Una coalición político-electoral supone un doble juego de cooperación y lucha
interna, pero con la mira puesta en alcanzar la victoria, que sólo es posible si la
coalición se mantiene unida.
El calendario es inexorable. Dentro de unos 150 días, el Uruguay ingresará al año
preelectoral. Eso no significa que los anteriores no lo hayan sido, pero en este caso todo lo que
hemos visto en los dos años y medio previos empezará a tomar cuerpo en candidaturas
concretas, estrategias y alianzas.
Las grandes líneas ya están tendidas, y todo parece dirigirse hacia una reedición de lo
ocurrido en el año 2019, pero con una diferencia mayúscula: en el manojo de candidatos a
presidir el gobierno que él encabeza, no estará presente Luis Lacalle Pou. Aunque existe la
tentación que no pudieron resistir los presidentes anteriores (con los resultados conocidos), de
apoyar a un candidato en esa carrera, nada puede sustituir a su presencia en las tribunas y en
los medios de comunicación en busca de votos para su propuesta.

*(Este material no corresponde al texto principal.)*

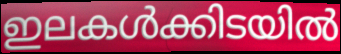
ഇലകൾക്കിടയിൽ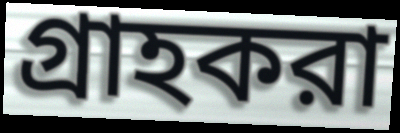
গ্রাহকরা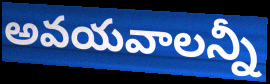
అవయవాలన్నీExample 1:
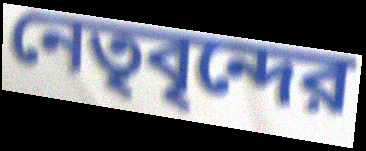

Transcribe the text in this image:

নেতৃবৃন্দের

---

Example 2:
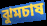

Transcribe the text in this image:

ঝুমচাষ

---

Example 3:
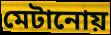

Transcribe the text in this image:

মেটানোয়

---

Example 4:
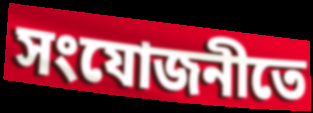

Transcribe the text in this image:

সংযোজনীতে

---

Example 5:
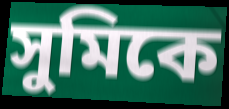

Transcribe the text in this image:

সুমিকেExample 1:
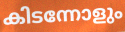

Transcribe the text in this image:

കിടന്നോളും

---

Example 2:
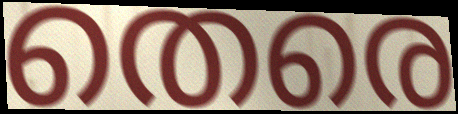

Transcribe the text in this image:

തെരെ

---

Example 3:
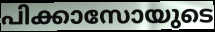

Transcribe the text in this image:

പിക്കാസോയുടെ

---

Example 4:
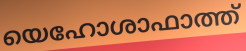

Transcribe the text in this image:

യെഹോശാഫാത്ത്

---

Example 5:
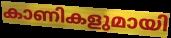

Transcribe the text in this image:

കാണികളുമായി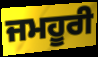
ਜਮਹੂਰੀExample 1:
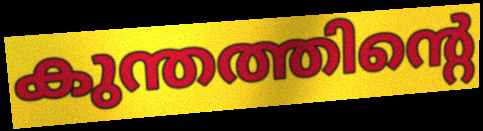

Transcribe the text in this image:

കുന്തത്തിന്റെ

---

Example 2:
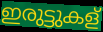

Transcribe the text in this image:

ഇരുട്ടുകള്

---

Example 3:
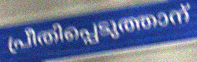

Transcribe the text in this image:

പ്രീതിപ്പെടുത്താന്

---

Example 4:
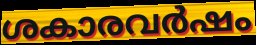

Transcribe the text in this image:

ശകാരവർഷം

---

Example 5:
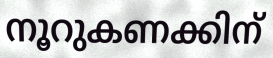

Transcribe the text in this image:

നൂറുകണക്കിന്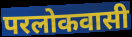
परलोकवासीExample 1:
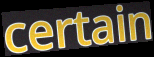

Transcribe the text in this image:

certain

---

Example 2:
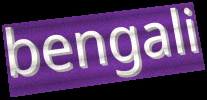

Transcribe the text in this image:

bengali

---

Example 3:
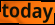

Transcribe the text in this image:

today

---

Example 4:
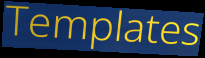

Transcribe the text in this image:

Templates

La pregunta que comienza a oírse en ciertos ambientes políticos del oficialismo es si resulta
una buena idea repetir esa receta, basados en la conocida expresión “segundas partes nunca
fueron buenas”.
Y las dudas escondidas detrás de esa pregunta, tienen sentido. La “coalición multicolor” fue la
respuesta a un momento político que es único e irrepetible. Entre otras cosas porque aquella
coalición buscaba llegar al poder, mientras que en el 2024 intentará retenerlo. ¿Valen las
mismas estrategias en un caso y en el otro? Esta es la pregunta clave.
La reforma constitucional de 1996, con la introducción de la segunda vuelta para elegir al
Presidente de la República, introdujo no sólo un cambio en el sistema electoral, sino también
en el sistema de partidos. Urgidos por el avance de la izquierda, que en las elecciones de 1994
quedó a las puertas del poder, los liderazgos de entonces de los partidos fundacionales, bajo el
impulso del Presidente Sanguinetti, impulsaron una modificación que exigía la mayoría absoluta
de votos para acceder a la Presidencia de la República.

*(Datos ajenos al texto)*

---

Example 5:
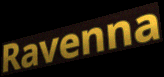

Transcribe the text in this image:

Ravenna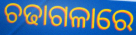
ଚଢାଗଳାରେ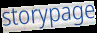
storypageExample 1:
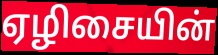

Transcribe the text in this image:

ஏழிசையின்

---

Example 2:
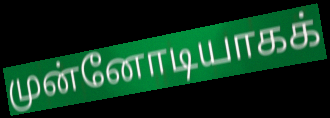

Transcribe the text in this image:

முன்னோடியாகக்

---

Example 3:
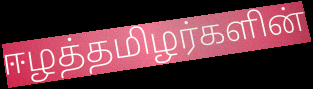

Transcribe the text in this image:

ஈழத்தமிழர்களின்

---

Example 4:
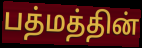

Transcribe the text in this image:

பத்மத்தின்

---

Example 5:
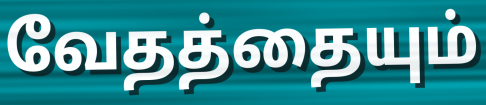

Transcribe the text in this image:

வேதத்தையும்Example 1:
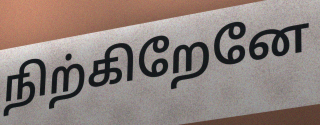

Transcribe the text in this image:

நிற்கிறேனே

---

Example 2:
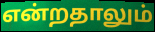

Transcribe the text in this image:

என்றதாலும்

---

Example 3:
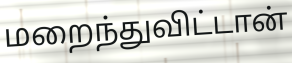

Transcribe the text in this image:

மறைந்துவிட்டான்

Como era previsible, eso sólo retrasó la llegada del Frente Amplio al gobierno, pero creó las condiciones para que durante tres períodos consecutivos obtuviera la victoria con mayoría absoluta. Era inevitable, ya que una de
las consecuencias lógicas del sistema de doble vuelta electoral es que el sistema de partidos
termina vertebrándose en dos grandes coaliciones o alianzas.
La reacción del resto del espectro político demoró en concretarse. Nada extraño, claro está,
si se tiene en cuenta que este fenómeno político-electoral data del año 1989 en Montevideo, sin
que los partidos opositores hayan podido desde entonces desplegar una estrategia eficaz para
su objetivo, que se supone es el de ganar las elecciones. La torpeza y la improvisación
mostradas en las dos últimas elecciones departamentales hacen dudar de ese propósito.
Una coalición político-electoral supone un doble juego de cooperación y lucha interna, pero
con la mira puesta en alcanzar la victoria, que sólo es posible si la coalición se mantiene unida.
La izquierda comprendió esta verdad política elemental hace 50 años, cuando dejó atrás
décadas de enfrentamiento entre las distintas corrientes de esa “tribu”, y acordó comparecer en
forma unida a las elecciones nacionales.
La captación de votantes nuevos entre los jóvenes, como consecuencia en gran medida del
control del aparato universitario y de los “colectivos” del ámbito de la cultura, unido con el
creciente desinterés de los partidos liberales y reformistas por esos ámbitos, y por el
desprestigio acarreado por el uso de prácticas clientelísticas obsoletas, fueron arrinconando a
los partidos fundacionales a un ámbito cada vez más estrecho, lo que hacía inevitable el
resultado electoral del año 2004.
Con este panorama, fue necesaria la renovación de los liderazgos para que estas viejas
colectividades asumieran un nuevo rumbo. Los riesgos que se avecinan serán abordados en
sucesivos enfoques desde esta columna.